That is interesting. He is clearly taking the niphal of _parad_ as a reflexive. However, I am trying to figure out where where he is getting the "starts" from the simple hithpael imperfect of _gala'_. I looked in his grammar under both the hithpael, and the imperfect, and could find nothing. He notes an ingressive force for the hiphil when used with stative verbs, but he doesn't mention anything for the D stem verbs. I will check the grammar again later, and see if he has anything in his commentary [then again, if someone has it and wants to post his reasoning, that would be fine too ].

God Bless,
Adam


----------



## Prufrock (Mar 22, 2009)

Adam,

I obviously can't say for sure his motives for that translation, but I think it probably does not lie in the stem, but in a meaning of the word itself: he appears to be adopting the meaning "gnashes or bares his teeth," which, idiomatically, could be rendered as _starts_ a quarrel. I believe this was the interpretation Delitzsch offered as well.


----------



## Hebrew Student (Mar 22, 2009)

Prufrock,

Wow, don't you just love Proverbs studies! Ya, I saw that meaning in HALOT too, but I am/was wondering how one could get from "gnashes or bares his teeth" to "starts an argument." The only thing I can figure is that you are getting a picture of a dog baring its teeth before it attacks.
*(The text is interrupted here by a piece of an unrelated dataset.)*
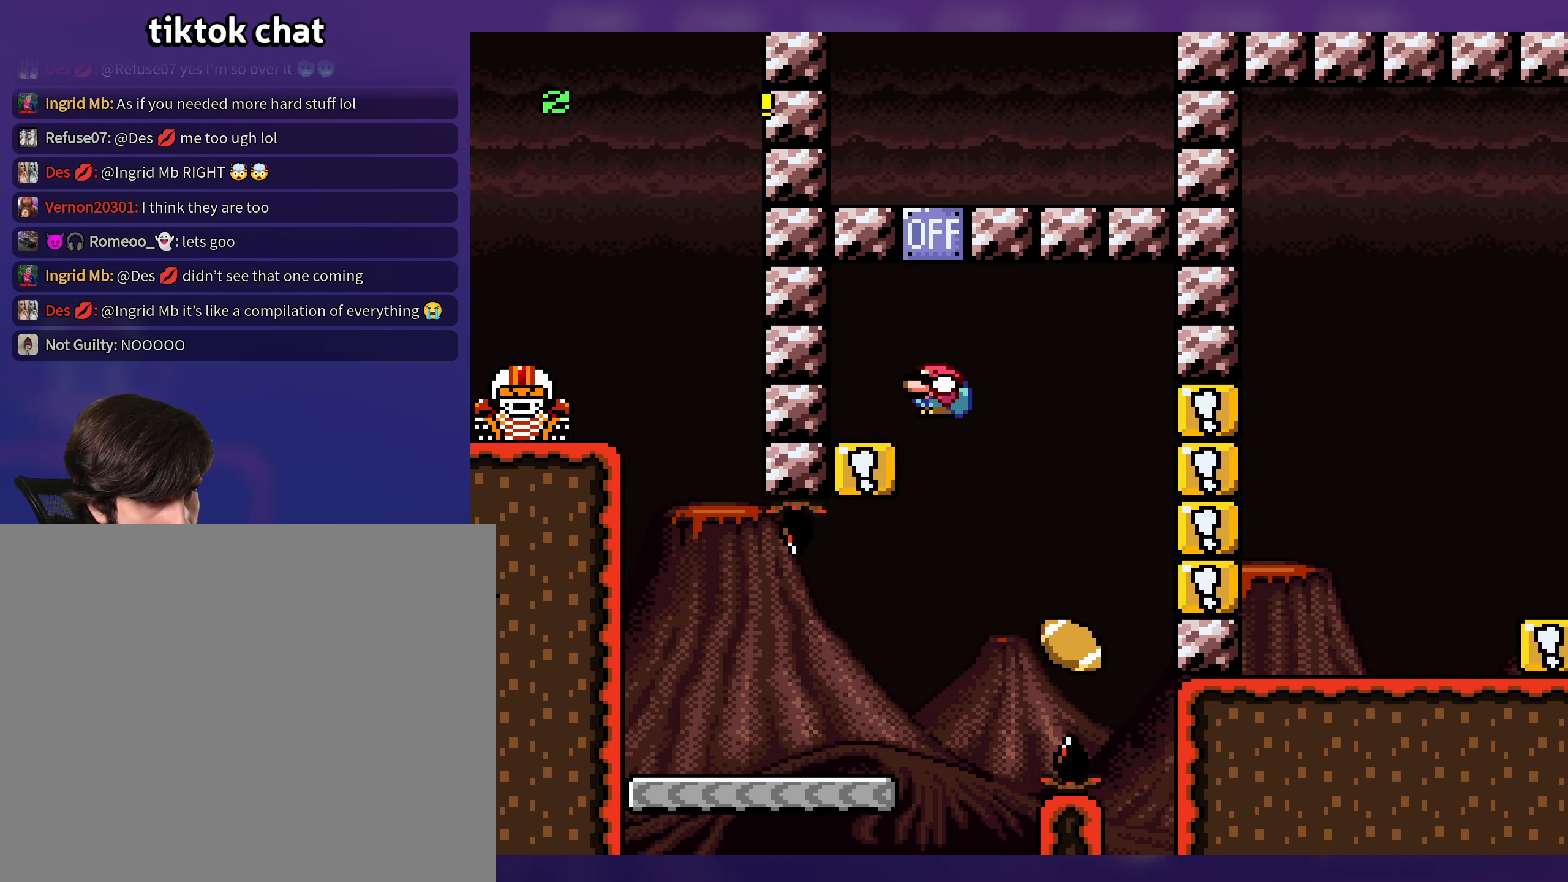
{"buttons": ["Y", "DPAD_DOWN", "DPAD_RIGHT"], "events": [[116, "B", "up"], [183, "DPAD_LEFT", "up"], [316, "DPAD_RIGHT", "down"], [500, "DPAD_DOWN", "down"]]}
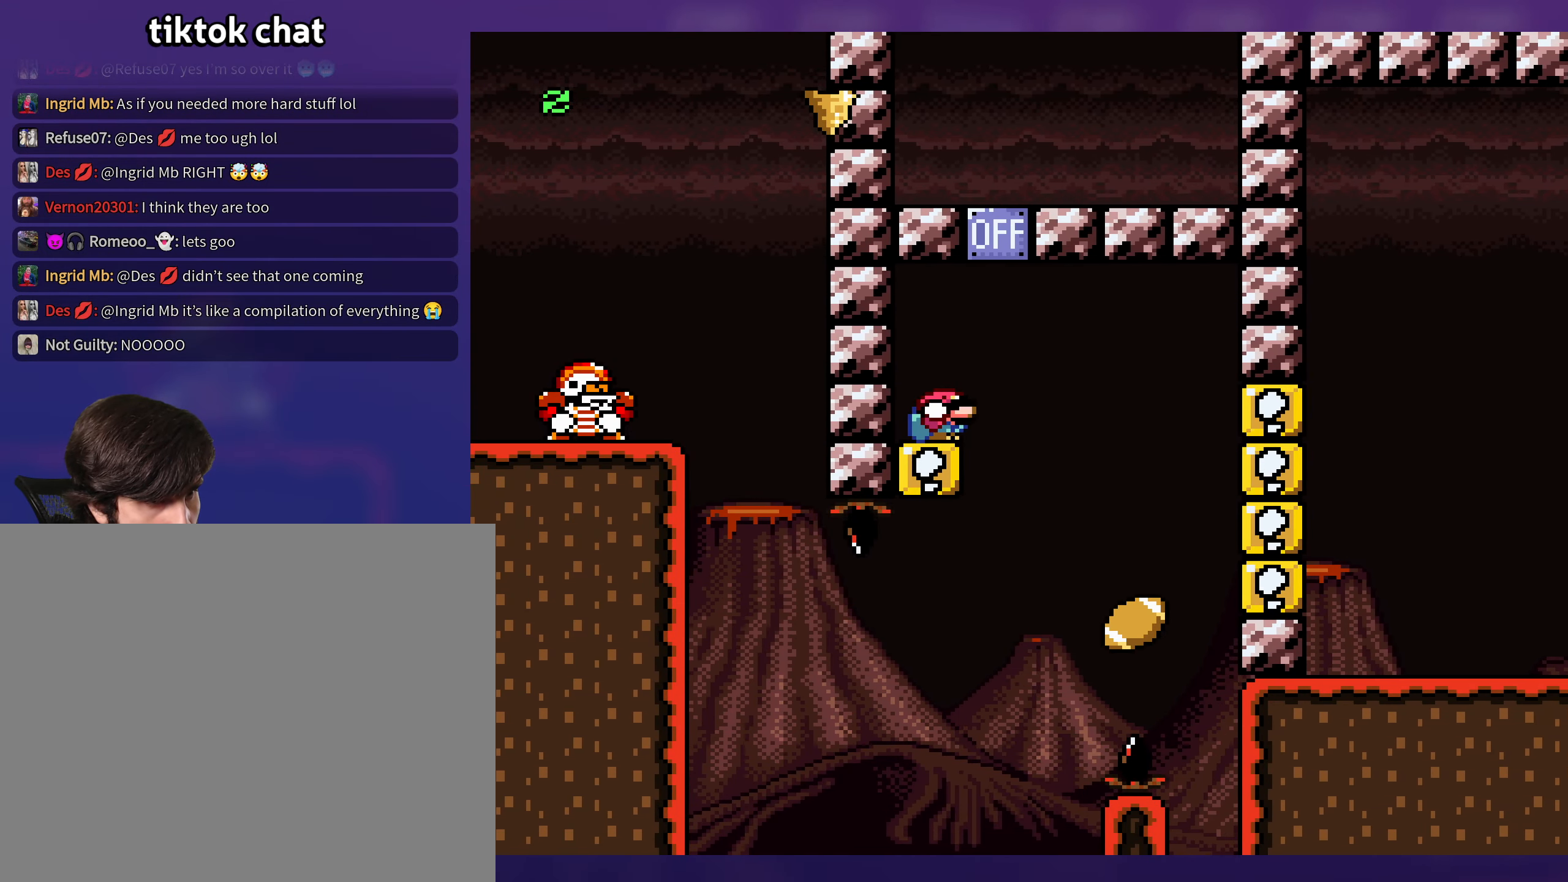
{"buttons": ["Y", "DPAD_RIGHT"], "events": [[33, "B", "down"], [250, "DPAD_DOWN", "up"], [300, "B", "up"], [333, "DPAD_RIGHT", "up"], [433, "DPAD_RIGHT", "down"]]}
This seems to be the main exegetical issue, that is, how _gala'_ and _tuchiyah_ are being used together. Either way, I think we can draw some conclusions. First of all, the text is talking about someone who withdraws himself away, and seeks his own desires. Such a person will argue/start an argument against every sound and wise advice.

I would consider it very similar to a person who leaves the church, and starts living a hedonistic lifestyle. He will do all kinds of silly things, even denying some of the advice of his unbelieving friends. That is the danger of becoming self-centered.

God Bless,
Adam


----------